§ Work instructions:
Rewrite the entries from the first line through the line containing "Igbooye Kingdom, has been formally invested", swapping "SHARES" for "VIEWS" and leaving everything else in those lines unchanged.

Text extracted from the pages:
::::

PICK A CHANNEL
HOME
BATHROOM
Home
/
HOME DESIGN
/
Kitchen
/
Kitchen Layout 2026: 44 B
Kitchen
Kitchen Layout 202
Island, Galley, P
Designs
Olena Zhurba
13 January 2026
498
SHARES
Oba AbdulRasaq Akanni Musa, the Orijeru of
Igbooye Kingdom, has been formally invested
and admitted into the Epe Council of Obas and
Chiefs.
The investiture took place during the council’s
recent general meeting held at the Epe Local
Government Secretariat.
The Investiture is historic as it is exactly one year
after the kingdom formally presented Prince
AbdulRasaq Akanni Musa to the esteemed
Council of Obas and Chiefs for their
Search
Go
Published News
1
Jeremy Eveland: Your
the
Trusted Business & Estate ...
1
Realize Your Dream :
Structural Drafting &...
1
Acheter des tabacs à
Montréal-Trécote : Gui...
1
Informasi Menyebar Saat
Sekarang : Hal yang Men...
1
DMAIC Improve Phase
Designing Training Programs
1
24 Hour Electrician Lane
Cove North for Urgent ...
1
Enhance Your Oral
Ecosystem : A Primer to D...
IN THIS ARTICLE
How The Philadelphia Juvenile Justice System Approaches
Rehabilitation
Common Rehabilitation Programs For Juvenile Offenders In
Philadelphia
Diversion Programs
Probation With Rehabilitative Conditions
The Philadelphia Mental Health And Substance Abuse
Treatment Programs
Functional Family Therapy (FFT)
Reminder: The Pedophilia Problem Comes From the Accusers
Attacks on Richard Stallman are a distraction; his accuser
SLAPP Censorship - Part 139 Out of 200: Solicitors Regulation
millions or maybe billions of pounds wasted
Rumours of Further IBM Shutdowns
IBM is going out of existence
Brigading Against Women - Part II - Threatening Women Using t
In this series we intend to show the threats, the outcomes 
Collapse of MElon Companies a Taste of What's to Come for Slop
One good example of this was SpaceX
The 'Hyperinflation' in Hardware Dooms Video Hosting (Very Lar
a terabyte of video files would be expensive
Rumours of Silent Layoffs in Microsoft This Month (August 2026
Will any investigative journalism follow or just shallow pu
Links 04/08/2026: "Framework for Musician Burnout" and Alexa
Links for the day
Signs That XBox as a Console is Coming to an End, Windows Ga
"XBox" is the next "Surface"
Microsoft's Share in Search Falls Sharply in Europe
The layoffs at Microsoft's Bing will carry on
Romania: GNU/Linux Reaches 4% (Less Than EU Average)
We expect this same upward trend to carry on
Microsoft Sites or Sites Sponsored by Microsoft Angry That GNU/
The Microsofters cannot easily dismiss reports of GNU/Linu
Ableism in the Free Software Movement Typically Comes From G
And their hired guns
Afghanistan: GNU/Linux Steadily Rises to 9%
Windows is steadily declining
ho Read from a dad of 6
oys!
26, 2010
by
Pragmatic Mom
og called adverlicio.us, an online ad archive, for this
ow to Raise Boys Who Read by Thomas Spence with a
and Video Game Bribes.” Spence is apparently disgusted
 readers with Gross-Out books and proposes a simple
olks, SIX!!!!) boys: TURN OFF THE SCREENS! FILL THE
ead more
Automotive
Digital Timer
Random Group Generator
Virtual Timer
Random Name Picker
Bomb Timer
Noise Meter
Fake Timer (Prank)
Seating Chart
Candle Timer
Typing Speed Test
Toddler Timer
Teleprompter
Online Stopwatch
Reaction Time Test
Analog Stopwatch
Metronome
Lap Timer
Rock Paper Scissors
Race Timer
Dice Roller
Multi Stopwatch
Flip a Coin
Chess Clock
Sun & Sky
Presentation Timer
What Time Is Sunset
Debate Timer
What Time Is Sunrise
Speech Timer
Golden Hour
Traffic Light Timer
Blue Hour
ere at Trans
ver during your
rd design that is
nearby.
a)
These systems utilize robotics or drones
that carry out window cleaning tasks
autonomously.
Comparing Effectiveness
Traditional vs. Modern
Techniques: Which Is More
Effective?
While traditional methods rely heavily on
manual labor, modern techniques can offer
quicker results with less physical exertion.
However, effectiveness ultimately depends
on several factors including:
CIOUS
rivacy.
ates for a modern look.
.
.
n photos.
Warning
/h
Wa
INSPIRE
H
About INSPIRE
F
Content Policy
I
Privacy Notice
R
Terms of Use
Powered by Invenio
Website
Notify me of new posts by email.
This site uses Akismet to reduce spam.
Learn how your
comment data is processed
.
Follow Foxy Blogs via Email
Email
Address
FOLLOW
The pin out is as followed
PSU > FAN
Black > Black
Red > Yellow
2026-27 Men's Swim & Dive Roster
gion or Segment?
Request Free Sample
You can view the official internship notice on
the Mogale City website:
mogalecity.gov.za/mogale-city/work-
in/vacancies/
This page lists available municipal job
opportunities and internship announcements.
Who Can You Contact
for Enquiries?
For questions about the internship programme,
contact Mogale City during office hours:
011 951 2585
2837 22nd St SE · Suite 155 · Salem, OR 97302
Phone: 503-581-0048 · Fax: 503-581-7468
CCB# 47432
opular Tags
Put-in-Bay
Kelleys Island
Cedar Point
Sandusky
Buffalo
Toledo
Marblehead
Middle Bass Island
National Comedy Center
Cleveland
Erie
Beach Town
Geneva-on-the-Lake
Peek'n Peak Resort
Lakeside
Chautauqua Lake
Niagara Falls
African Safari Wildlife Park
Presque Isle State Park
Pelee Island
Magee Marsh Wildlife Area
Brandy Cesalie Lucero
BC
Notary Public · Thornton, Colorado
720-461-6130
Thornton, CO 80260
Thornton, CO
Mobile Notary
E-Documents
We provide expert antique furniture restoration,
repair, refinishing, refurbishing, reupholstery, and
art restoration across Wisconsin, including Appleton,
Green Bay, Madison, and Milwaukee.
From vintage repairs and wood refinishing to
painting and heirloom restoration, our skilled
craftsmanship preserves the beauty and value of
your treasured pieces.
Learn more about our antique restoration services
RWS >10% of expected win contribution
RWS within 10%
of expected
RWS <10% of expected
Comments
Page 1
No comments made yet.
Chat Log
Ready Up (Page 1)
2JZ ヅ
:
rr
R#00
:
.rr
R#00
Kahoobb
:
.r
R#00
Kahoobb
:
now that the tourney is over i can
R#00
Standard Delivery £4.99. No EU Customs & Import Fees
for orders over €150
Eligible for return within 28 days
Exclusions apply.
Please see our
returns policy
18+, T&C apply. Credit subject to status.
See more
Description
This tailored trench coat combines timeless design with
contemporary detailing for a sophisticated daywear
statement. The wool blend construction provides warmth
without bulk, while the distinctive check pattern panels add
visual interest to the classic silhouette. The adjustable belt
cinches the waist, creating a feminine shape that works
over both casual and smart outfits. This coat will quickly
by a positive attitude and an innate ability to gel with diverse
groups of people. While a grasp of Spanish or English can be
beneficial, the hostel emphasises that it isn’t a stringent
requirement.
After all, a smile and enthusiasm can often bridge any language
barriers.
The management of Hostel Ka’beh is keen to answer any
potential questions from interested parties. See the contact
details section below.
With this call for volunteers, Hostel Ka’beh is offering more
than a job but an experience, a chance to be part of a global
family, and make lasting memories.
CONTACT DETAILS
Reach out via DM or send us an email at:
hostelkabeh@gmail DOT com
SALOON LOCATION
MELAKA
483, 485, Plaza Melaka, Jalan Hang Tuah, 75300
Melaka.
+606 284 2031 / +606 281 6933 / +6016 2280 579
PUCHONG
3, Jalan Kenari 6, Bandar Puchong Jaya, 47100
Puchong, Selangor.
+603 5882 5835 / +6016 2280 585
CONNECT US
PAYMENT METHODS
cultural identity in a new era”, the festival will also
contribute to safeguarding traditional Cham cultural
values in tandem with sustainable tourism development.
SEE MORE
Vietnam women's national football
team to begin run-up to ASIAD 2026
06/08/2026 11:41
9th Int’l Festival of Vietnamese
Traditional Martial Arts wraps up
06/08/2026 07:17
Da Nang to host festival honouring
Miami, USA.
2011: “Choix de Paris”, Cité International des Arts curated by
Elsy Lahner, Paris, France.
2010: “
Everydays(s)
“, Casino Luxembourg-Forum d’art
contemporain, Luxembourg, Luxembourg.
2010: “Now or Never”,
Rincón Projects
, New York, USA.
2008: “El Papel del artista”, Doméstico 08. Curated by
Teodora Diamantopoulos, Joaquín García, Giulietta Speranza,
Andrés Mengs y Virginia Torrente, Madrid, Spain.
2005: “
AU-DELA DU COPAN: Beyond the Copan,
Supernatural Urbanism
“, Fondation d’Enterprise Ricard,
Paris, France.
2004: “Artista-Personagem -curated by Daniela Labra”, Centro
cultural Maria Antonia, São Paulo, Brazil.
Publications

::::

§ Written solution:
PICK A CHANNEL
HOME
BATHROOM
Home
/
HOME DESIGN
/
Kitchen
/
Kitchen Layout 2026: 44 B
Kitchen
Kitchen Layout 202
Island, Galley, P
Designs
Olena Zhurba
13 January 2026
498
VIEWS
Oba AbdulRasaq Akanni Musa, the Orijeru of
Igbooye Kingdom, has been formally invested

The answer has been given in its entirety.